- Exercise brief: Please retype every record below exactly, leaving the pictures out.

- Data under study:

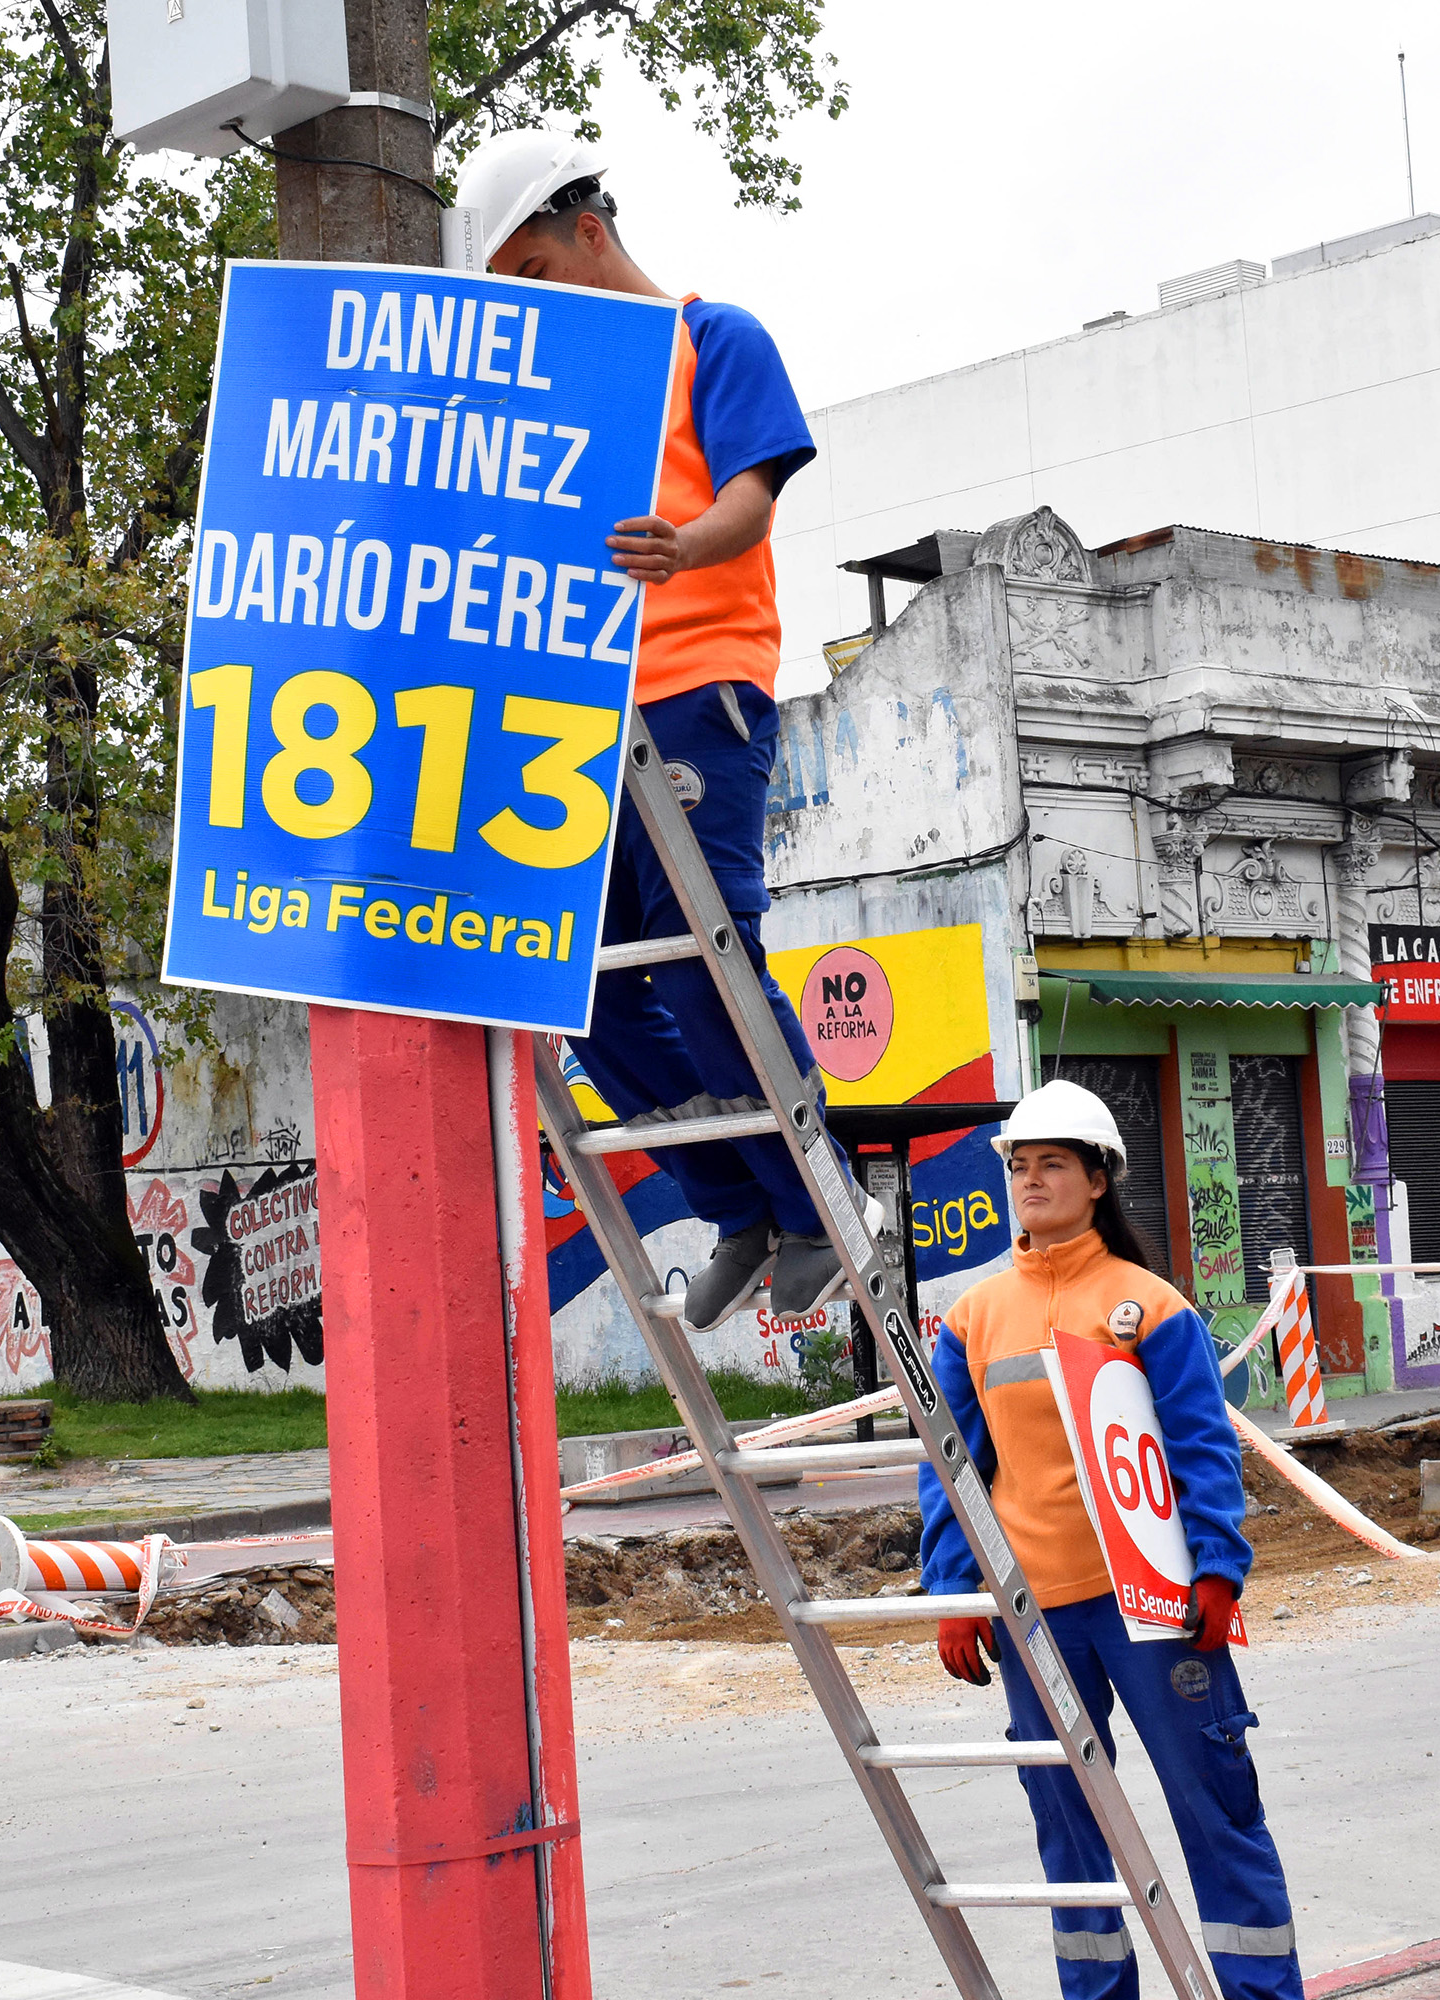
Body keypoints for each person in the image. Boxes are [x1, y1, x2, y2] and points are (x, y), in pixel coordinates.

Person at [470, 130, 868, 1328]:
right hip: (577, 709)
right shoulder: (552, 395)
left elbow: (750, 493)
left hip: (700, 686)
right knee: (579, 983)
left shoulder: (712, 336)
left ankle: (815, 1201)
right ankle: (735, 1204)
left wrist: (683, 546)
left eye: (534, 276)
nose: (531, 308)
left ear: (590, 233)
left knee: (705, 961)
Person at [918, 1080, 1304, 2000]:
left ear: (1098, 1180)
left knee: (1214, 1811)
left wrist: (1216, 1567)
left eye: (1053, 1163)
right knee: (1069, 1827)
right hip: (1033, 1617)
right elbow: (951, 1469)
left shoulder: (1150, 1305)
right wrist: (952, 1590)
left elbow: (1201, 1445)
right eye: (1020, 1165)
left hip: (1153, 1610)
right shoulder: (971, 1318)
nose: (1032, 1180)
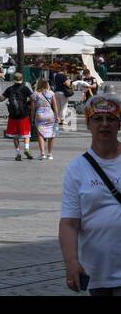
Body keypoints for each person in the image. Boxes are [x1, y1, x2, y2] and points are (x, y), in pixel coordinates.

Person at [59, 94, 121, 295]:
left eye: (111, 119)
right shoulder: (77, 168)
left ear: (119, 124)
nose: (104, 124)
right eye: (97, 119)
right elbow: (69, 222)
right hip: (99, 274)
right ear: (88, 124)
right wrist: (71, 262)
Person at [0, 72, 34, 161]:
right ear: (22, 79)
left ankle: (18, 153)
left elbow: (1, 99)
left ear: (13, 79)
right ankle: (26, 148)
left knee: (15, 135)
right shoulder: (25, 88)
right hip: (24, 114)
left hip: (13, 116)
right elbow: (33, 98)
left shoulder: (9, 89)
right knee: (26, 134)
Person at [33, 78, 60, 160]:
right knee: (51, 134)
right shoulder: (51, 93)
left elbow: (33, 108)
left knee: (40, 134)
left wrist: (31, 117)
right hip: (49, 114)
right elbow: (55, 105)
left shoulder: (36, 94)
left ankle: (42, 153)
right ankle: (50, 154)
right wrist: (57, 116)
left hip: (40, 114)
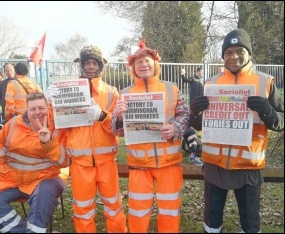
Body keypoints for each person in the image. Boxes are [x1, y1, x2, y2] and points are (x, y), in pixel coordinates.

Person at [190, 29, 284, 233]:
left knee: (250, 222)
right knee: (212, 222)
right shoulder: (211, 83)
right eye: (228, 52)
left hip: (248, 165)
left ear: (249, 53)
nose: (234, 56)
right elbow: (198, 126)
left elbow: (281, 122)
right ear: (223, 56)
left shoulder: (265, 82)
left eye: (240, 50)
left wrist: (267, 111)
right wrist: (195, 112)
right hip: (215, 164)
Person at [46, 45, 127, 233]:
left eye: (94, 62)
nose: (91, 66)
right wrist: (50, 103)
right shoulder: (67, 90)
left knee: (114, 206)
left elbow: (119, 130)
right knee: (83, 210)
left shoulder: (111, 92)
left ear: (101, 65)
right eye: (87, 62)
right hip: (80, 164)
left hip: (107, 162)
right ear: (81, 65)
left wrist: (102, 116)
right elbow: (55, 125)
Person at [111, 38, 190, 233]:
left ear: (155, 64)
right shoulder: (124, 94)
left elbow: (185, 114)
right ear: (133, 68)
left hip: (169, 163)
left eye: (147, 61)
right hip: (139, 165)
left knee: (170, 209)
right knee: (138, 210)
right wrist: (119, 116)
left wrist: (175, 128)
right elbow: (116, 130)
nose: (144, 65)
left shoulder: (172, 88)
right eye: (139, 62)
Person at [0, 92, 69, 233]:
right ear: (27, 109)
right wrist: (3, 169)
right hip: (13, 177)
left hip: (48, 178)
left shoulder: (58, 126)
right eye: (33, 109)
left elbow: (65, 162)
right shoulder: (13, 124)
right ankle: (20, 230)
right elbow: (1, 148)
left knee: (43, 198)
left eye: (41, 108)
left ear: (48, 107)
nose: (37, 112)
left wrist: (48, 142)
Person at [180, 67, 203, 165]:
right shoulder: (193, 79)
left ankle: (193, 152)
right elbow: (185, 80)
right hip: (194, 105)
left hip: (201, 106)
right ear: (197, 71)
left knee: (192, 130)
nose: (201, 73)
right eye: (201, 71)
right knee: (191, 128)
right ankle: (191, 150)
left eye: (202, 72)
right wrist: (182, 74)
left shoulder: (202, 81)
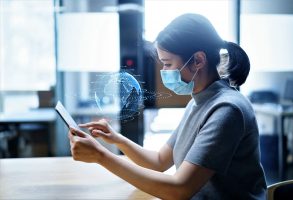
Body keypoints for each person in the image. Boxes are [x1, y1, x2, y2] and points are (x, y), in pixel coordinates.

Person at [68, 13, 267, 199]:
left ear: (198, 60)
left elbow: (180, 189)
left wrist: (101, 156)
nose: (163, 72)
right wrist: (116, 139)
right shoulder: (198, 102)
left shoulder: (227, 109)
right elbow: (159, 161)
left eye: (168, 64)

- Finished exercise:
Body keypoints for each person in the image. Boxes are [x1, y1, x2, y2] and points are (x, y), in pixel coordinates.

Person at [470, 130, 868, 1328]:
right hip: (577, 709)
right shoulder: (552, 395)
left elbow: (750, 493)
left hip: (700, 686)
right knee: (579, 983)
left shoulder: (712, 336)
left ankle: (815, 1201)
right ankle: (735, 1204)
left wrist: (683, 546)
left eye: (534, 276)
nose: (531, 308)
left ear: (590, 233)
left knee: (705, 961)
Person at [918, 1080, 1304, 2000]:
left ear: (1098, 1180)
left knee: (1214, 1811)
left wrist: (1216, 1567)
left eye: (1053, 1163)
right knee: (1069, 1827)
right hip: (1033, 1617)
right elbow: (951, 1469)
left shoulder: (1150, 1305)
right wrist: (952, 1590)
left elbow: (1201, 1445)
right eye: (1020, 1165)
left hip: (1153, 1610)
right shoulder: (971, 1318)
nose: (1032, 1180)
Body keypoints for each person in the image. Boxes are [x1, y1, x2, y2] and points are (x, y), in pixel coordinates.

Person at [59, 94, 121, 295]:
left eye: (111, 119)
right shoulder: (77, 168)
left ear: (119, 124)
nose: (104, 124)
right eye: (97, 119)
right elbow: (69, 222)
right hip: (99, 274)
right ear: (88, 124)
right wrist: (71, 262)
Person at [0, 72, 34, 161]:
right ear: (22, 79)
left ankle: (18, 153)
left elbow: (1, 99)
left ear: (13, 79)
right ankle: (26, 148)
left knee: (15, 135)
right shoulder: (25, 88)
right hip: (24, 114)
left hip: (13, 116)
right elbow: (33, 98)
left shoulder: (9, 89)
right knee: (26, 134)
Person at [33, 78, 60, 160]:
right knee: (51, 134)
right shoulder: (51, 93)
left elbow: (33, 108)
left knee: (40, 134)
left wrist: (31, 117)
right hip: (49, 114)
right elbow: (55, 105)
left shoulder: (36, 94)
left ankle: (42, 153)
right ankle: (50, 154)
right wrist: (57, 116)
left hip: (40, 114)
Body keypoints for each person in the image. Boxes are [x1, y1, x2, y2] and points are (x, y), in pixel coordinates.

Person at [190, 29, 284, 233]:
left knee: (250, 222)
right knee: (212, 222)
right shoulder: (211, 83)
right eye: (228, 52)
left hip: (248, 165)
left ear: (249, 53)
nose: (234, 56)
right elbow: (198, 126)
left elbow: (281, 122)
right ear: (223, 56)
left shoulder: (265, 82)
left eye: (240, 50)
left wrist: (267, 111)
right wrist: (195, 112)
right hip: (215, 164)
Person at [46, 45, 127, 233]:
left eye: (94, 62)
nose: (91, 66)
right wrist: (50, 103)
right shoulder: (67, 90)
left knee: (114, 206)
left elbow: (119, 130)
right knee: (83, 210)
left shoulder: (111, 92)
left ear: (101, 65)
right eye: (87, 62)
right hip: (80, 164)
left hip: (107, 162)
right ear: (81, 65)
left wrist: (102, 116)
right elbow: (55, 125)
Person at [111, 38, 190, 233]:
left ear: (155, 64)
right shoulder: (124, 94)
left elbow: (185, 114)
right ear: (133, 68)
left hip: (169, 163)
left eye: (147, 61)
right hip: (139, 165)
left knee: (170, 209)
right knee: (138, 210)
right wrist: (119, 116)
left wrist: (175, 128)
right elbow: (116, 130)
nose: (144, 65)
left shoulder: (172, 88)
right eye: (139, 62)
Person at [0, 92, 69, 233]:
right ear: (27, 109)
right wrist: (3, 169)
right hip: (13, 177)
left hip: (48, 178)
left shoulder: (58, 126)
right eye: (33, 109)
left elbow: (65, 162)
right shoulder: (13, 124)
right ankle: (20, 230)
right elbow: (1, 148)
left knee: (43, 198)
left eye: (41, 108)
left ear: (48, 107)
nose: (37, 112)
left wrist: (48, 142)
Person at [180, 67, 203, 165]:
right shoulder: (193, 79)
left ankle: (193, 152)
right elbow: (185, 80)
right hip: (194, 105)
left hip: (201, 106)
right ear: (197, 71)
left knee: (192, 130)
nose: (201, 73)
right eye: (201, 71)
right knee: (191, 128)
right ankle: (191, 150)
left eye: (202, 72)
right wrist: (182, 74)
left shoulder: (202, 81)
Body keypoints for each person in the image. Boxes are [x1, y1, x2, y2] and points are (x, y), in pixel coordinates.

Person at [68, 13, 267, 199]:
left ear: (198, 60)
left elbow: (180, 189)
left wrist: (101, 156)
nose: (163, 72)
right wrist: (116, 139)
right shoulder: (198, 102)
left shoulder: (227, 109)
right elbow: (159, 161)
left eye: (168, 64)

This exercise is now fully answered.